Attenzione! Questo articolo è stato scritto più di un anno fa!
!
Esclusiva

Dicembre 11 2019.
 
Ultimo aggiornamento: Febbraio 19 2020
Luca Alessandrini: «Una vera casa per la memoria»

Intervista a Luca Alessandrini, direttore dell’Istituto Parri, sull’annuncio di Franceschini del nuovo Museo della Resistenza a Milano.

La memoria va trasmessa, non per riprodurre divisioni, ma per consolidare e diffondere la consapevolezza del valore inestimabile della democrazia e della libertà”, così il Presidente della Repubblica Italiana Sergio Mattarella accoglie l’annuncio della nascita del Museo della Resistenza a Milano in piazza Baiamonti. A gestire i lavori sarà una Fondazione alla quale collaboreranno Istituto Parri, Anpi, Regione Lombardia. Milano aveva già una Casa della Memoria ma era troppo piccola per ospitare un museo degno di questo nome. Abbiamo chiesto il parere di uno degli interessati, Luca Alessandrini, Direttore dell’Istituto Parri. 

 

Milano, città simbolo, già liberata dai partigiani ancora prima dell’arrivo degli Alleati. Come mai ci sono voluti oltre 70 anni per la creazione di questo museo?  

«È un problema che riguarda l’intera storia d’Italia, siamo un Paese che non ha un museo di storia nazionale. Se invece andiamo a Berlino lo troviamo al centro della città. Abbiamo sempre fatto fatica a fare i conti con il nostro passato, riflettendo molto poco sull’esperienza fascista. La Germania è stata sconfitta, come l’Italia. Molte altre realtà collaborazioniste hanno avuto gioco facile nel dopoguerra nello scaricare le proprie responsabilità sul Paese teutonico». 

La costruzione di un Museo della Resistenza sarà un nuovo fronte di scontro? 

«Trascorsi così tanti anni, manca la consapevolezza di cosa era il fascismo. Se prima lo si studiava e lo si raccontava poco, erano ancora vivi coloro che l’avevano vissuto sulla propria pelle. Gli appartenenti ai vecchi partiti che dominavano lo scenario politico – se si eccettua l’MSI – ne erano testimoni diretti. Se manca una rielaborazione culturale nazionale, nel momento in cui quella testimonianza diretta viene meno, è chiaro che sorge un problema. Va anche ribadito che il movimento della Resistenza fu condotto sul piano politico, civile, militare da tutte le componenti democratiche, da quelle più moderate fino ai comunisti. Questo perché il fascismo era stato riconosciuto univocamente come il nemico». 

 

intervista alessandrini
Il rendering del museo nazionale della Resistenza. Photo credits: ANSA/UFFICIO STAMPA MIBACT

 

Cosa dovrebbe raccontare un Museo della Resistenza progettato oggi affinché il suo insegnamento sia efficace?  

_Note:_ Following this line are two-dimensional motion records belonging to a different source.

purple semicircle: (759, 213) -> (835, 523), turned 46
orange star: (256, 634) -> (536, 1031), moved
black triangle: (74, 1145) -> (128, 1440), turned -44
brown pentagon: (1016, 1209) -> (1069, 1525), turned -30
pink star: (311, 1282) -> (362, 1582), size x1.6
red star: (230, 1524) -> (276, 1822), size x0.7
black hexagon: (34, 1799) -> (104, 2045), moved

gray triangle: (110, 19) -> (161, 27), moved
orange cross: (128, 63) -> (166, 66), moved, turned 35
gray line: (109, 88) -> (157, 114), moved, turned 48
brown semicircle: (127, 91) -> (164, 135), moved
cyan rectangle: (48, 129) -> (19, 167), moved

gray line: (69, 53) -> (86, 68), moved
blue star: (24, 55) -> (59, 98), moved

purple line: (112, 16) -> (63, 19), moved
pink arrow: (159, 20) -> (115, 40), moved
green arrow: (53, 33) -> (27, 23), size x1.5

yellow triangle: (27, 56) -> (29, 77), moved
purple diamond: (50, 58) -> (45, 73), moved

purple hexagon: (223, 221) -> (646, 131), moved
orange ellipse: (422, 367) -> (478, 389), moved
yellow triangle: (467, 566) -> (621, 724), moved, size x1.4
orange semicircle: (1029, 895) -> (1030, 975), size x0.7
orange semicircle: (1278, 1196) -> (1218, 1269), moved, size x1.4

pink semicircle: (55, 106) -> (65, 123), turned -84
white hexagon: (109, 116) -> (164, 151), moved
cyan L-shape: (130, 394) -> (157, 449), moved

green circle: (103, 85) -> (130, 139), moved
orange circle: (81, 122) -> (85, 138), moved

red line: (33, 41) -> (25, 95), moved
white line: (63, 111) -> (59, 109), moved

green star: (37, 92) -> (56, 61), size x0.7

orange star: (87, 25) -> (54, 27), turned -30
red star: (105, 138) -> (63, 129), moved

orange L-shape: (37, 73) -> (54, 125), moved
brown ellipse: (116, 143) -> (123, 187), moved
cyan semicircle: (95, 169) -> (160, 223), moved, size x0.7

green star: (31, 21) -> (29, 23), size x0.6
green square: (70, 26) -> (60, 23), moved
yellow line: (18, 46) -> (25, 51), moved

«Il museo deve diventare un luogo di appuntamento, un posto frequentabile, in cui andare regolarmente, dove alla collezione permanente si affianchino iniziative temporanee. L’oggetto espositivo credo debbano essere in primis le testimonianze e le interpretazioni storiografiche e, a vantaggio del pluralismo, una storiografia fatta di interpretazioni diverse e non costruita su una narrazione univoca». 

Pensa che per il nuovo assetto espositivo sia importante puntare sulla multimedialità? 

«Mi faccia fare una battuta: i musei sono sempre stati multimediali, la pittura è una forma di medium, i mezzi scritti lo sono. Che sia multimediale lo do per scontato, però credo anche che i manufatti che popolavano i vecchi musei non parlino più a nessuno. Il nostro oggetto espositivo deve essere, piuttosto, fatto di immagini chiare, che stimolino una riflessione. Anche un semplice documento può diventare facilmente fruibile se presentato in maniera suggestiva». 

L’idea stessa della realizzazione di questo museo ha avuto una storia travagliata. È stato importante l’apporto della senatrice Segre che ne ha sottolineato la necessità in questi giorni? 

«Purtroppo sì. Dico purtroppo perché oggi le istituzioni stesse vivono sull’onda delle emozioni e del momento. L’idea del museo c’era da tanto, e lo spazio nella Casa della Memoria era ridotto. L’apporto della Segre è stato – ahimè – necessario per risvegliare l’attenzione su un progetto fondamentale che rischiava, altrimentidi essere dimenticato».